(Alıntı Metin):
Nagehan Alçı Küba’yı anlatırsa…

Nagehan Alçı bugünkü yazısında tatil için gittiği Küba’da başından geçenleri anlatmış. Anlattıklarına bakılırsa Alçı Küba’da çok ‘zor’ günler geçirmiş, ya da gitmiş, görmüş ama anlamamış...

Nagehan Alçı bugünlerde eşi Rasim Ozan Kütahyalı ile birlikte dünyanın Türkiye’den uzak çeşitli köşelerinde dolaşmaya devam ediyor. Tabi bu arada yazılarını yazmayı da ihmal etmiyor. Alçı bugün yazdığı yazıda ‘tuhaf bir yer’ olarak nitelendirdiği en son durakları Küba’dan bahsetmiş. Anlattıklarına bakılırsa Alçı'nın başından geçenler "korku filmlerini aratmayacak cinsten."

Alçı yazısında "insan doğasına aykırı komünist sistemin bir halkı nasıl mahvedebileceği"nden, insanların Küba’da yalnızca "sefaleti ve çileyi paylaştığından" dem vurmuş, hayıflanmış. Demiş ki "Küba, halkını sömüren ‘diktatörün’ ülkesi."

Hal böyle olunca insan kendine sormadan edemiyor: Alçı gerçekten Küba’ya gitmiş olabilir mi? Bu soruya yazının sonunda cevap verelim.

(Kayıt Listesi):
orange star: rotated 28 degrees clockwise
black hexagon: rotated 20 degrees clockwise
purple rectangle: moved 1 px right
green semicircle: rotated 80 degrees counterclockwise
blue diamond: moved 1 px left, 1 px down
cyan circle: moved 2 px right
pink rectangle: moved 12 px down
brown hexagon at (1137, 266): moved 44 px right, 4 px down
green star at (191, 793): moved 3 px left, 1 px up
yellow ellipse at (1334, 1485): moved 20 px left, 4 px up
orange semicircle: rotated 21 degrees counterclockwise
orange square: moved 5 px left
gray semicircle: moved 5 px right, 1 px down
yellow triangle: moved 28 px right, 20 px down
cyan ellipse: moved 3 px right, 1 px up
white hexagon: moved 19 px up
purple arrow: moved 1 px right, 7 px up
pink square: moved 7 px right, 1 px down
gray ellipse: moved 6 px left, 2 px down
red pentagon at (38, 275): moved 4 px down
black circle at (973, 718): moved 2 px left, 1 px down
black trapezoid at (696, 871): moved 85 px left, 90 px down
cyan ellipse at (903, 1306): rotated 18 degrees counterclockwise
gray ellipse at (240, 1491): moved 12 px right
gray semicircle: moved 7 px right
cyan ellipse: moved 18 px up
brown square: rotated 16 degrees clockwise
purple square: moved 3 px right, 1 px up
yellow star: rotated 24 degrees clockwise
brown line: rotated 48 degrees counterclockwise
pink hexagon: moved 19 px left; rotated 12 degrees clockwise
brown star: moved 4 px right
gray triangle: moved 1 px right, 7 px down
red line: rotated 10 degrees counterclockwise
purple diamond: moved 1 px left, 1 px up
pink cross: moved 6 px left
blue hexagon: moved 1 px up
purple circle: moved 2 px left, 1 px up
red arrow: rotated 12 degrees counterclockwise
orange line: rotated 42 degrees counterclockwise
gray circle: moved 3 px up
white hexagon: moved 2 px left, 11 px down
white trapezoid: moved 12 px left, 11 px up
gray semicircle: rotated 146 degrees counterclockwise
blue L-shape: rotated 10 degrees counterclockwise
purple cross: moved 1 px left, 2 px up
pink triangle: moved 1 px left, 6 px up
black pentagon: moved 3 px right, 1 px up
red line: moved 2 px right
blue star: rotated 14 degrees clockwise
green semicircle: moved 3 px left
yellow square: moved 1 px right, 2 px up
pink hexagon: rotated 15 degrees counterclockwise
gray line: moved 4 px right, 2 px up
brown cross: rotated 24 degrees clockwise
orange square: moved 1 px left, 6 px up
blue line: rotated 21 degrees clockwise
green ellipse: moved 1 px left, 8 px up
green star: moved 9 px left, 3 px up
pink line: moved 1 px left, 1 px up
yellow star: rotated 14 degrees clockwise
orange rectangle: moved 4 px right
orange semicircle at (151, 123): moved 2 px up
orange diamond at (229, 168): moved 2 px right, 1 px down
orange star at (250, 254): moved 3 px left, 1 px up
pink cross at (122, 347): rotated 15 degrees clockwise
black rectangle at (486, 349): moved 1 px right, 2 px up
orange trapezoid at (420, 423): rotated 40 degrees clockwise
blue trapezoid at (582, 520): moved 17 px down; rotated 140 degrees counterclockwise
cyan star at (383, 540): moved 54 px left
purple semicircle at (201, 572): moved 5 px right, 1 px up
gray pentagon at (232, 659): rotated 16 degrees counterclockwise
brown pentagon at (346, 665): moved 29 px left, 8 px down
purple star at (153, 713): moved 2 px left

(Sorular):
1: Alıntı metne göre Nagehan Alçı dünyanın çeşitli köşelerinde kiminle birlikte dolaşıyor?
2: Alıntı metinde "Nagehan Alçı Küba’yı" ile başlayıp "görmüş ama anlamamış..." ile biten bölümü kelimesi kelimesine aktarın.

(Cevaplar):
1: Eşi Rasim Ozan Kütahyalı ile birlikte dolaşıyor.

2:
Nagehan Alçı Küba’yı anlatırsa…

Nagehan Alçı bugünkü yazısında tatil için gittiği Küba’da başından geçenleri anlatmış. Anlattıklarına bakılırsa Alçı Küba’da çok ‘zor’ günler geçirmiş, ya da gitmiş, görmüş ama anlamamış...